The Centers for Disease Control and Prevention released guidelines for “safer ways to enjoy the Super Bowl,” with these recommendations: “Gathering virtually or with the people you live with is the safest way to celebrate the Super Bowl this year. If you do have a small gathering with people who don’t live with you, outdoors is safer than indoors.”
For people who do plan to host or attend small gatherings, the CDC recommends consistent mask-wearing, opening windows to increase ventilation and bringing your own snacks instead of sharing food. They also urge people to avoid chanting or cheering during the game, saying they should clap, stomp or use noisemakers instead.

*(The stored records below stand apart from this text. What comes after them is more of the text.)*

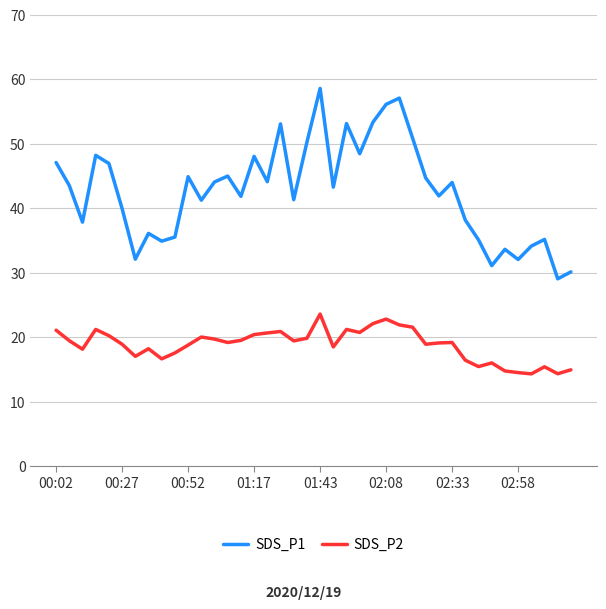

True or false: SDS_P1 and SDS_P2 intersect in this chart.

False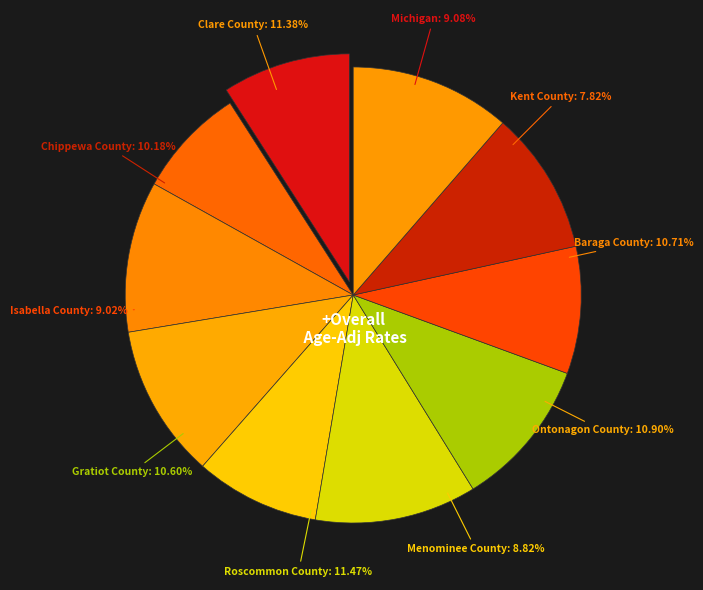

Which slice is the largest?

Roscommon County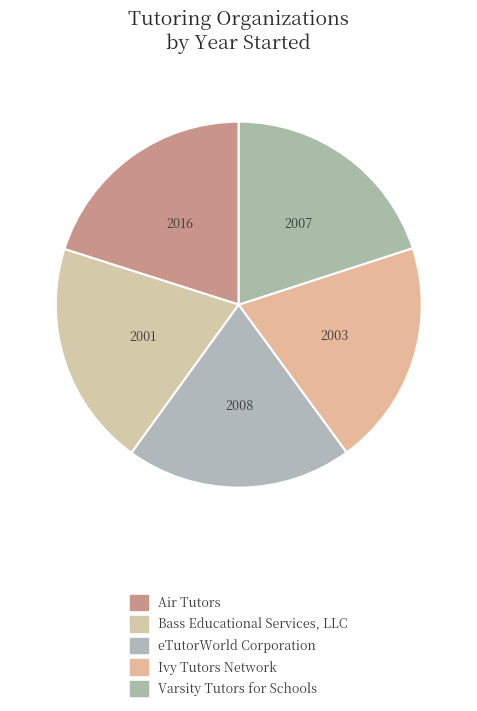

How many slices are in this pie chart?

5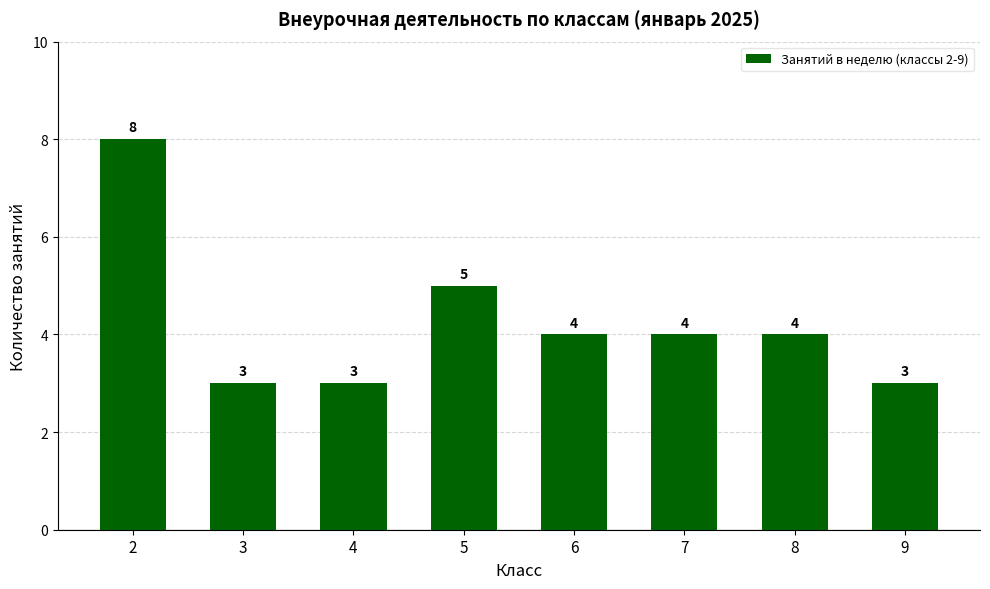

What is the difference between the second highest and minimum values?

2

“The COVID epidemic is still actively present in all of our communities, so any exposure, any increased crowds either in a bar or at home, is going to increase your risk to acquiring the illness,” said Dr. Ryan Else, interim acute care medical officer at Allina Health and vice president of medical affairs for Mercy Hospitals.
Dr. Else said these warnings have increased urgency due to the new, more contagious variants starting to circulate in Minnesota.
“Unfortunately, it is a little scary with these variants being present that when people come together they may, No. 1, acquire it more quickly and also, No. 2, more easily share it out in our communities,” Dr. Else said.
MDH COVID-19 briefing: 16 cases of UK variant, 2nd case of Brazil variant found in Minnesota
As of Thursday, the Minnesota Department of Health has reported 16 cases of the UK. variant in Minnesota, along with two cases of the Brazilian variant.
Doctors worry these new strains, coupled with Super Bowl gatherings, could lead to a spike in COVID-19 cases in the coming weeks.
“Although we are in a much better state than we were in mid- or early November when the hospitals were bursting at the seams and we were at capacity, we know that we’re not out of the woods and we don’t want to go back there,” Dr. Ideker said. “Anything we can do to prevent from being in that true crisis mode is what we in health care want to advocate for.”
Dr. Else added, “We will not know the effects of this weekend for two, three or four weeks down the road.”